昭和電工がジスプロシウムを使わない産業ロボット用の高性能磁石を開発しました。
ジスプロシウム自体は磁力を強化させるものではなく、現在最強のネオジム磁石の高温での磁力低下を抑える働きがあります。
昭和電工は、特殊な熱処理で結晶構造を変化させることで磁力低下をしない磁石を開発したものです。
東芝は、ネオジム磁石ではなくコバルト系で高性能磁石を作ったり、ホンダなど自動車メーカーもジスプロシウムの使用量を大幅に減らす技術を開発しています。
ジスプロシウムは北アメリカやブラジルにもありますが、通常放射性物質のトリウムと一緒に採掘されます。
ところが中国南部の鉱山では、トリウムのない「奇跡の鉱脈」があります。
それゆえ、硝酸アンモニウム流し込んでジスプロシウムを抽出するという簡便な方法で分離できて圧倒的な低コストなのです。
そうなると、カナダやブラジルの鉱山は価格で勝てないから採掘を止めて閉山してしまったのです。
だから、生産量の9割が中国になっています。
じゃあ、中国が輸出を減らして市場価格が上がったから再び採掘しようとしても、準備に2年くらいかかってしまいます。
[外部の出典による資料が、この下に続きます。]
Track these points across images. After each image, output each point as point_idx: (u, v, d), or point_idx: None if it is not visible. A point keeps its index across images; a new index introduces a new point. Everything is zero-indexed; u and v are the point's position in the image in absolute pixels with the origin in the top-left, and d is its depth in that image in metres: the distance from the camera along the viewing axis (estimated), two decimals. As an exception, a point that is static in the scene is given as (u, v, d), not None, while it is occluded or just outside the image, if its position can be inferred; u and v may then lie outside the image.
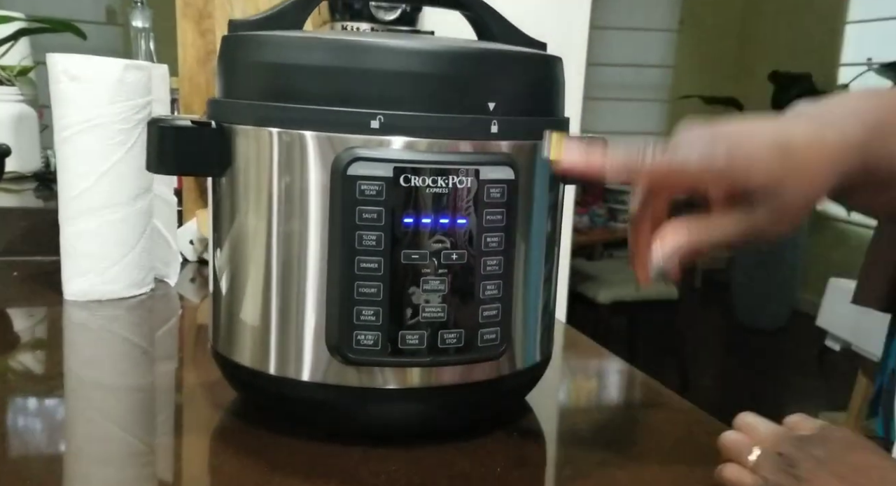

中国は、レアアースの生産量は世界の9割でも埋蔵量は3割くらいで、こんなことを続けていたら中国だけレアアースが枯渇して輸入しないといけなくなるんです。
うまい具合に日本の尖閣諸島で、中国船が日本の海上保安庁の船に体当たりするという、とんでもない事件が起こりました。
そこで国内備蓄することにして、日本への輸出を止めるという経済制裁をしました。しかし、他国がすぐには生産再開できないから価格が急上昇しました。
中国にしたら、してやったりでしたが尖閣の意趣返しで嫌がらせした日本が代替技術を開発し需要が激減。
今度は、価格が急下落します。
逆に、日本に買ってくれと泣きついてきているわけです。ハイテク品を作っているのは日本だけだから。
ところで、環境に全く配慮しない中国は硝酸アンモニウムが地下水に流れ込んで水質汚染を起こしています。
日本各社のジスプロシウム不使用(または大幅使用量減)磁石は中国の環境汚染対策にも協力することになるのです。
ただ、この技術は繋ぎに過ぎません。
現在商品化されているネオジム磁石の性能は、既にほぼ理論限界に達しており、これ以上の性能向上は見込めません。
今、次世代の磁石で有望視されているのは窒化鉄という地球上どこにでもある材料で作るものです。
これが5年後にでも実用化されると、中国のレアアースはただの無価値な泥になります。
そうなれば、誰もレアアースを掘らなくなるんですねえ。
したがって、水質汚染はこれ以上進みません。
中国に感謝してもらいたいものです。